Q&A: Owl AI Making Better ADAS Systems with Help from Drones
We spoke with Owl AI CEO and co-founder Chuck Gershman about how a new technology opening up new doors for his company.
Owl AI has steadily been improving the SWaP-C (Size, Weight, Power and Cost) of the electronics in its thermal camera sensors while also improving capability. The company’s latest units have three-and-a-half times more pixel density in roughly the same size silicon area, as well as additional logic in the chip that now uses a single board versus the three-board stack used previously. We spoke with Owl AI CEO and co-founder Chuck Gershman about this improvement and how it’s opening up new doors for his company. This is an edited transcript of our discussion.
Q: Tell me about the improvements in your sensor since we last heard from you at AutoSens in the fall of 2023.
A: The whole SWaP-C concept and the whole resolution concept were designed for ADAS applications, specifically for getting us from an L2 into an L3 and anything in between. When we showed this hardware in public at CES, we got a secondary customer base that seemed to be all over us. They weren’t asking us to build them something different. They were just asking us, “Could we apply this to our application,” and those were mini drones. The combination of SWaP-C and the resolution really got the attention of the dual-use community.”
Q: Are you hinting at the military realm here?
A: It could be military. It could be surveillance. It could be border protection. It’s anything associated with surveillance applications or any kind of reconnaissance, as well as search and rescue. We always knew that this technology would be applicable there, but we never actively marketed it. Once we showed the form factor, there was just this avalanche of interest. It doesn’t change our basic hardware design premises in any way, shape, or form. That automotive size, weight and power solution just happens to fit in small form factor drones.
Q: Those benefits apply across the board. How did you react?
A: As a smaller company, we want to stay focused, but we were kind of inundated with requests. So we are paying attention to that.
Q: How does that impact the automotive work?
A: One of the biggest negatives of trying to intersect automotive product lines [as a tier-two supplier] is simply the timeline from product commitment to product deployment. It’s a long qualification timeline. How do you generate production revenue during the qualification timeline?

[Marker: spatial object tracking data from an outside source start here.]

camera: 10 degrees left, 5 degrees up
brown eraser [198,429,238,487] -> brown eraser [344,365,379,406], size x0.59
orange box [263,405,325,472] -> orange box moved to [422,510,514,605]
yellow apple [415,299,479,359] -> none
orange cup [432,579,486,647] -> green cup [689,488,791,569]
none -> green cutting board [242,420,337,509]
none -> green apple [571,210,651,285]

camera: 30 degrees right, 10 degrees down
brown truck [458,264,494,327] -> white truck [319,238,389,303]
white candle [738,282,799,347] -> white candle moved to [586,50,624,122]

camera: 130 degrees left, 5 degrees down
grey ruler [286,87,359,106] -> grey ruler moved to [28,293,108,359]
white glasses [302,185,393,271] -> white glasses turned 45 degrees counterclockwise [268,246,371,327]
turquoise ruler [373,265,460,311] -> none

We had a thesis that there were other mobility applications that could fill that revenue timeline. One of the reasons we didn’t overly market into the drone space was that we might have to do additional engineering. What we’re hearing from the drone guys is, “Just give us this, this and this as you have it, and we’ll take care of the additional engineering. Just give us access to deploy cameras on this,” and now you can fill your revenue gap. You can create incremental revenue while you support your longer-term qualification plans for automotive.

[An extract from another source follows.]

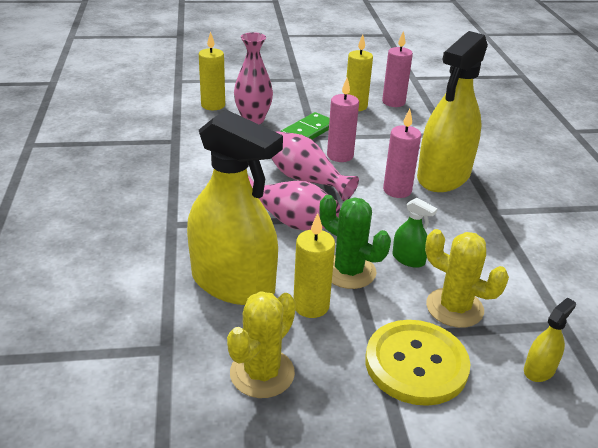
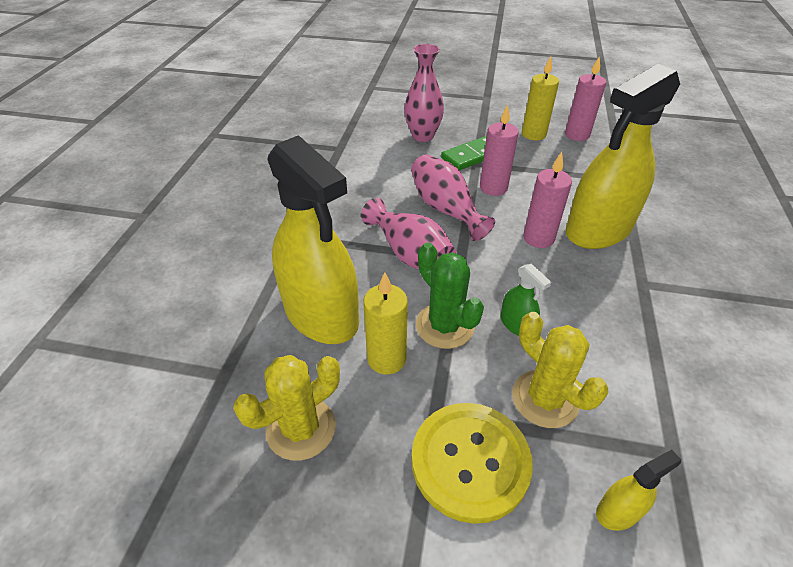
camera: 20 degrees right, 10 degrees up
yellow candle [199,31,225,110] -> none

If you just go back and look at what happened in the lidar space, you’ll see this very problem. The only real lidar companies that have survived are a handful of Chinese companies where the Chinese market bought up their stuff and those who SPACed. The reason that the ones that SPACed survived was they had ample monies to cover this valley of revenue depth between proof of concept and production.

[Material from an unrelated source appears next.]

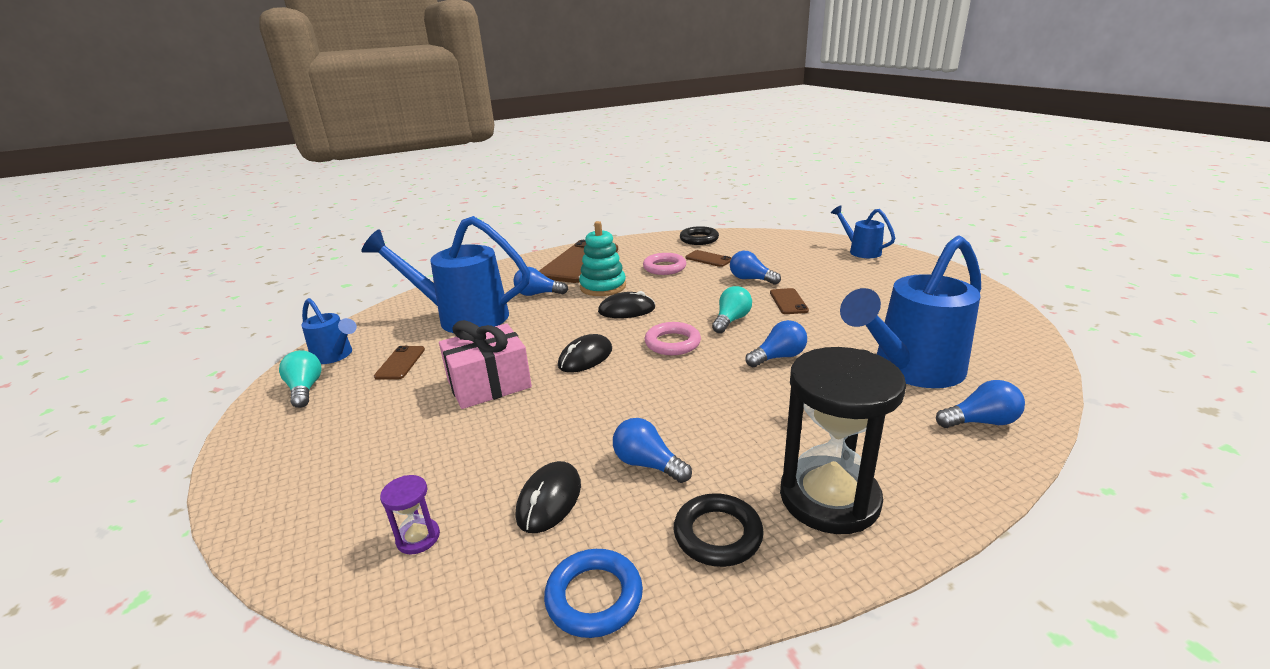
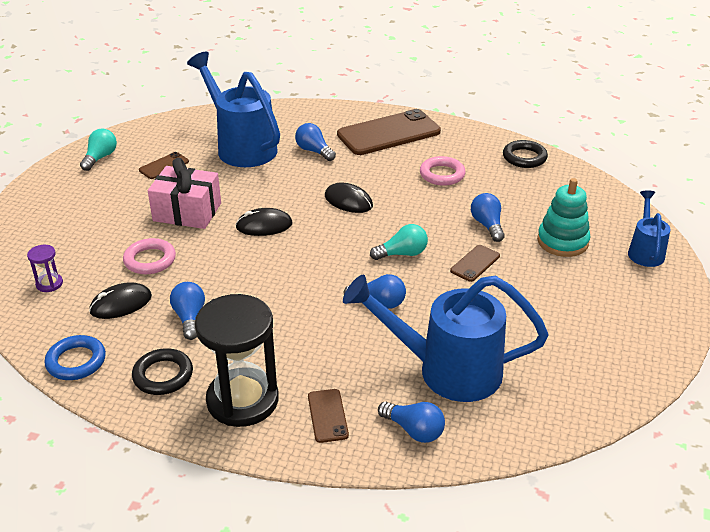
camera: 40 degrees right, 10 degrees up
blue watering can [301,298,357,364] -> none
turquoise stacking toy [579,221,626,296] -> turquoise stacking toy moved to [537,178,591,257]
pink ring [645,322,701,355] -> pink ring moved to [123,238,176,274]
brown phone [685,250,731,267] -> brown phone moved to [308,389,349,443]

Q: Finally, new regulations are on the way regarding nighttime pedestrian protection, something a thermal camera is obviously good at. The announcement describing these rules has repeatedly been delayed. What are your thoughts on the new rules, whatever they might be?
A: The more disruption there is in the market and the more market uncertainty that’s created by that disruption, the better it is for small companies. The more that’s understood and known as a given, the better it is for incumbents. So, quite frankly, NHTSA’s playing around and screwing with people’s minds and being a little late is good for us. It creates more disruption, more uncertainty. We like uncertainty, as it relates to the market that relates to us. So, quite frankly, I’m not sweating at all. And whatever they come up with, whether it’s more rigid or less rigid than what they have there, it’s still table stakes for us. It’s easy to do. We’ve already tested it against their original proposal, and we passed all their tests with flying colors. So we’re not really sweating what the what the spec says.